Addio al Maestro Alberto Bevilacqua: e’ polemica sulla sua morte

redazione 9 settembre 2013

bevi Addio al Maestro Alberto Bevilacqua: e polemica sulla sua morte

Alla fine, e’ stata la malattia ad avere la meglio su di lui, su quel grande Maestro della scrittura. Questa mattina, all’eta’ di 79 anni, Alberto Bevilacqua moriva nella clinica di Villa Mafalda, a Roma: a stroncare il giornalista sarebbe stato un arresto cardiocircolatorio, ipotesi che non sembra convincere la compagna Michela Miti. La Miti, nome d’arte di Michela Macaluso, ha deciso di presentare immediatamente un esposto contro la struttura romana con l’accusa di lesioni colpose. Tramite il suo avvocato, la donna ha chiesto anche al pm Elena Neri di procedere con l’autopsia, per poter cosi’ avere ogni certezza sulle cause del decesso. Una scelta che sembra aver scioccato profondamente la sorella del Maestro, la signora Anna.

Bevilacqua si trovava a Villa Mafalda dallo scorso ottobre e viveva da mesi in uno stato di incoscienza: in tutto questo tempo la battaglia della sua compagna sembrava gia’ aver preso forma, poiche’ attraverso i suoi legali continuava a parlare di una “prigionia” forzata che i medici imponevano al poeta, divenuto ormai un “ostaggio” della clinica. Per questo tento’ diverse volte di chiedere il trasferimento, ma tale possibilita’ non venne mai concessa da parte dei tribunali civili e la Miti non aveva alcun tipo di diritto nei confronti di Bevilacqua, non poteva legalmente effettuare tale decisione, poiche’ non erano sposati.
Ennesima beffa di un Paese che vive legato a leggi assurde e controverse!
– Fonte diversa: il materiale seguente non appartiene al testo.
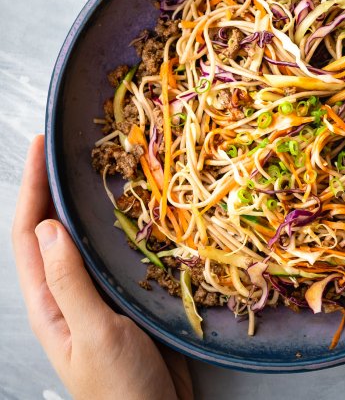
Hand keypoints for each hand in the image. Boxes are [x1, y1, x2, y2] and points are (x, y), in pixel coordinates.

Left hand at [12, 136, 193, 399]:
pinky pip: (119, 251)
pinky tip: (135, 210)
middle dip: (54, 186)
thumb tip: (49, 228)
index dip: (31, 188)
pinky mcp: (128, 294)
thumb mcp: (93, 334)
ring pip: (87, 237)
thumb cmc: (120, 389)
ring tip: (99, 169)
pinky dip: (121, 226)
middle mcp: (69, 290)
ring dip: (87, 203)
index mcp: (49, 300)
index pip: (29, 234)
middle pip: (54, 228)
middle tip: (69, 148)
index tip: (40, 148)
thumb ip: (69, 283)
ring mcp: (99, 291)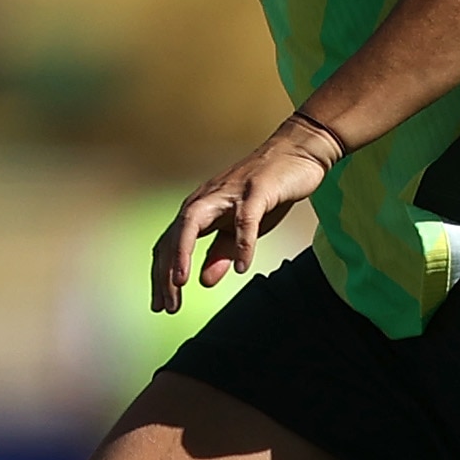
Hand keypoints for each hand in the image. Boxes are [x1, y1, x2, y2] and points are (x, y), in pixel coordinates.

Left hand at [153, 115, 338, 314]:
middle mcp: (206, 200)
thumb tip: (203, 281)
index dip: (162, 275)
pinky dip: (241, 243)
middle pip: (174, 236)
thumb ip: (220, 252)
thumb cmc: (265, 192)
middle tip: (167, 305)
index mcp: (199, 210)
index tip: (161, 305)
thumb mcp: (240, 229)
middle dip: (166, 272)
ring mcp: (229, 194)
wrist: (297, 154)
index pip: (170, 244)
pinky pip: (244, 220)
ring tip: (183, 284)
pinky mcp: (256, 191)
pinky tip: (241, 267)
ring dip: (184, 253)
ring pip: (194, 223)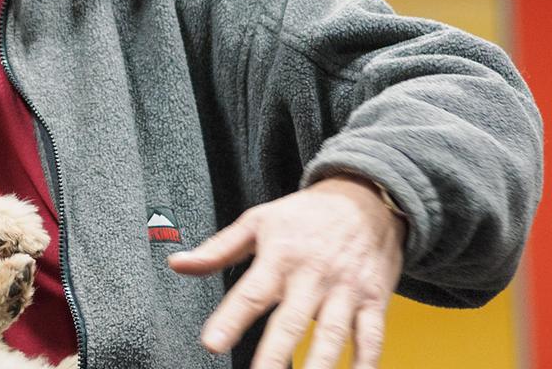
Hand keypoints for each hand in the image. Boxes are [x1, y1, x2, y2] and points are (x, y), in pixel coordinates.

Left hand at [168, 176, 405, 368]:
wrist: (365, 198)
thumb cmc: (305, 214)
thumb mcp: (257, 221)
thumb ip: (217, 250)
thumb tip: (178, 264)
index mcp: (280, 257)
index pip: (251, 293)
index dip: (230, 320)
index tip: (212, 344)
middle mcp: (313, 275)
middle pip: (292, 320)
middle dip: (275, 353)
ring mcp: (345, 289)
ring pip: (333, 333)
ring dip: (320, 364)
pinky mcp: (373, 300)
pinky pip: (371, 337)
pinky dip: (366, 362)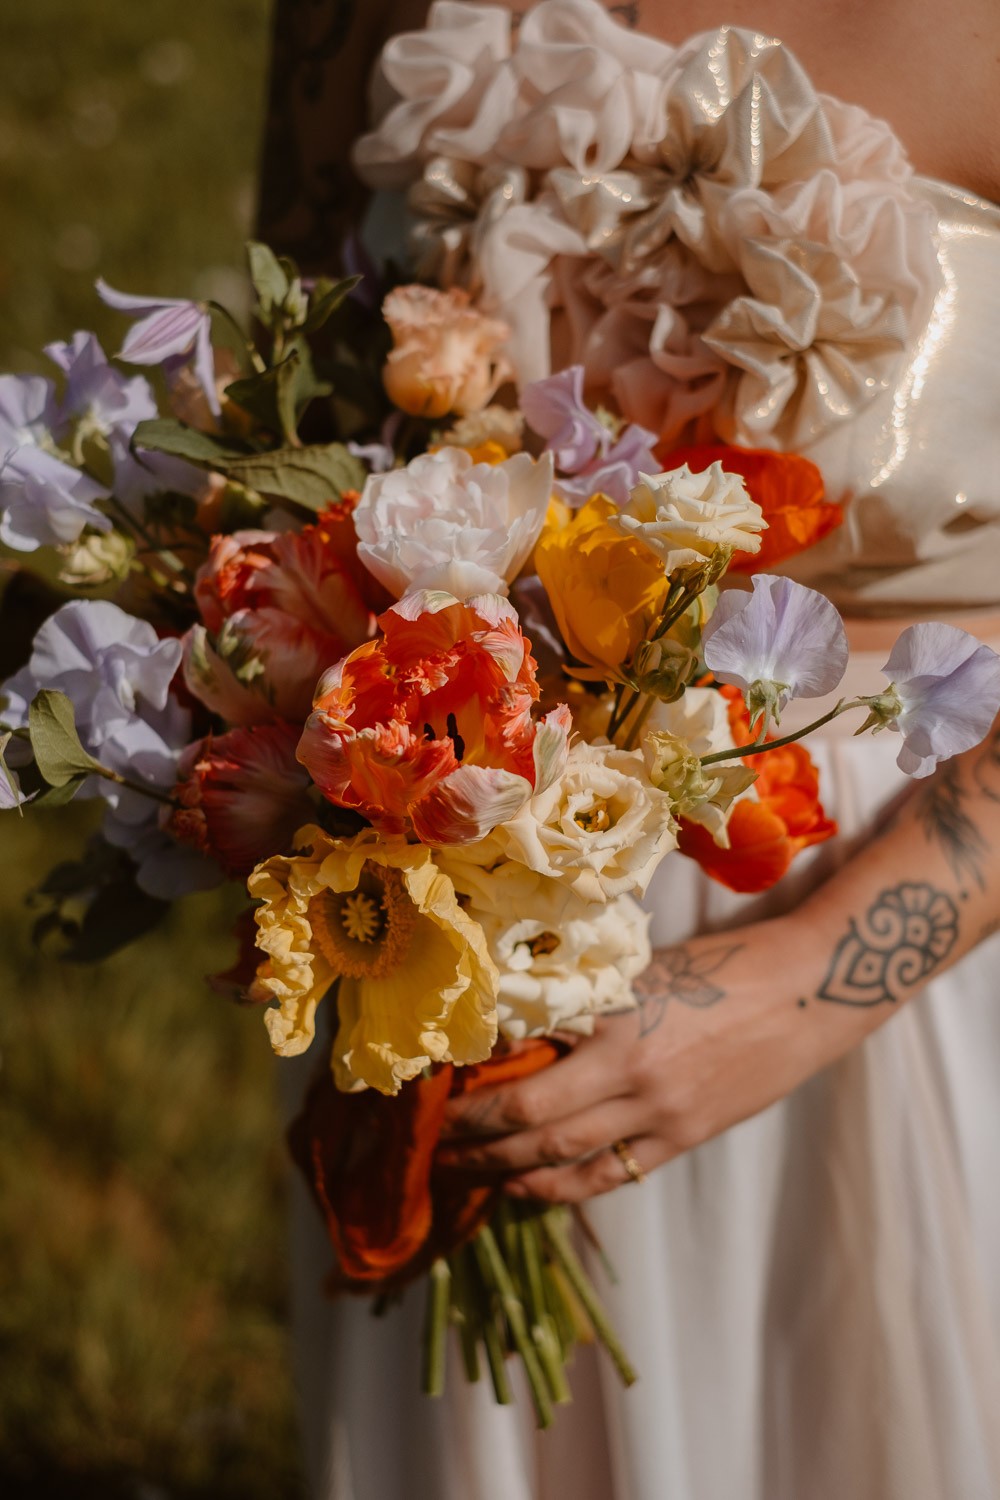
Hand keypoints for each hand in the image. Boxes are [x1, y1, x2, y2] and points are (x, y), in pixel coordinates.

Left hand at [436, 914, 851, 1202]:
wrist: (808, 990)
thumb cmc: (724, 965)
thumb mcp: (645, 971)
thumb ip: (589, 1001)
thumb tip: (519, 1022)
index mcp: (616, 1019)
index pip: (523, 1059)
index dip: (472, 1078)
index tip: (432, 1082)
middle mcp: (631, 1072)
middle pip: (530, 1119)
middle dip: (471, 1133)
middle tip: (430, 1138)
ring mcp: (659, 1113)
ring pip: (561, 1156)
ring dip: (503, 1168)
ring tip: (462, 1171)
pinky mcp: (683, 1138)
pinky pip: (609, 1175)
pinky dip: (559, 1187)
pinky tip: (526, 1190)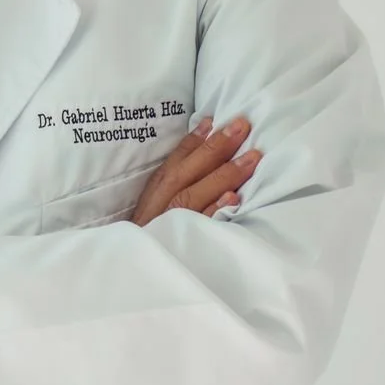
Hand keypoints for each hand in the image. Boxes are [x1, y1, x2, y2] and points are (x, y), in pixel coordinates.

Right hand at [131, 116, 260, 226]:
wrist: (131, 265)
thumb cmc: (148, 230)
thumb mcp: (155, 200)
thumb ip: (175, 177)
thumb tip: (202, 145)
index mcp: (158, 188)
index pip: (178, 158)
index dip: (196, 138)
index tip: (216, 119)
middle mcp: (165, 200)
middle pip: (192, 169)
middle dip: (218, 146)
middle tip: (243, 126)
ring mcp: (175, 219)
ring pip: (201, 192)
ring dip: (226, 173)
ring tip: (252, 158)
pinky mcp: (184, 239)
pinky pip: (202, 223)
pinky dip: (216, 209)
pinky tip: (234, 198)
Nella sua lunghissima vita Bevilacqua ha scritto e diretto alcuni veri capolavori, spesso trasformando i suoi stessi romanzi in sceneggiature, realizzando film divenuti poi di culto per la storia del cinema del nostro Paese. Citiamo per esempio “La Califfa”, “Questa specie d’amore”, “Gialloparma” e ancora “Seddok, l’erede di Satana” diretto da Anton Giulio Majano e “Tutto suo padre” diretto da Maurizio Lucidi. Tantissime le opere nate dalla sua penna, tantissimi i premi vinti, dal primo Premio Campiello nel 1966 per “Questa specie d’amore”, al Premio Strega nel 1968, passando per un doppio premio Bancarella rispettivamente nel 1972 e nel 1991. L’ultimo grande riconoscimento arrivo’ nel 2011 con il premio Nazionale Letterario Pisa Sezione Poesia per “La camera segreta”.

E mentre si indaga sulla sua morte, l’Italia piange per l’addio a questo uomo, una delle piu’ belle e gloriose realta’ del nostro Paese. Uno di quegli uomini grandi, cosi’ grandi da diventare unici, capaci di scrivere la storia e lasciare il segno. Per sempre.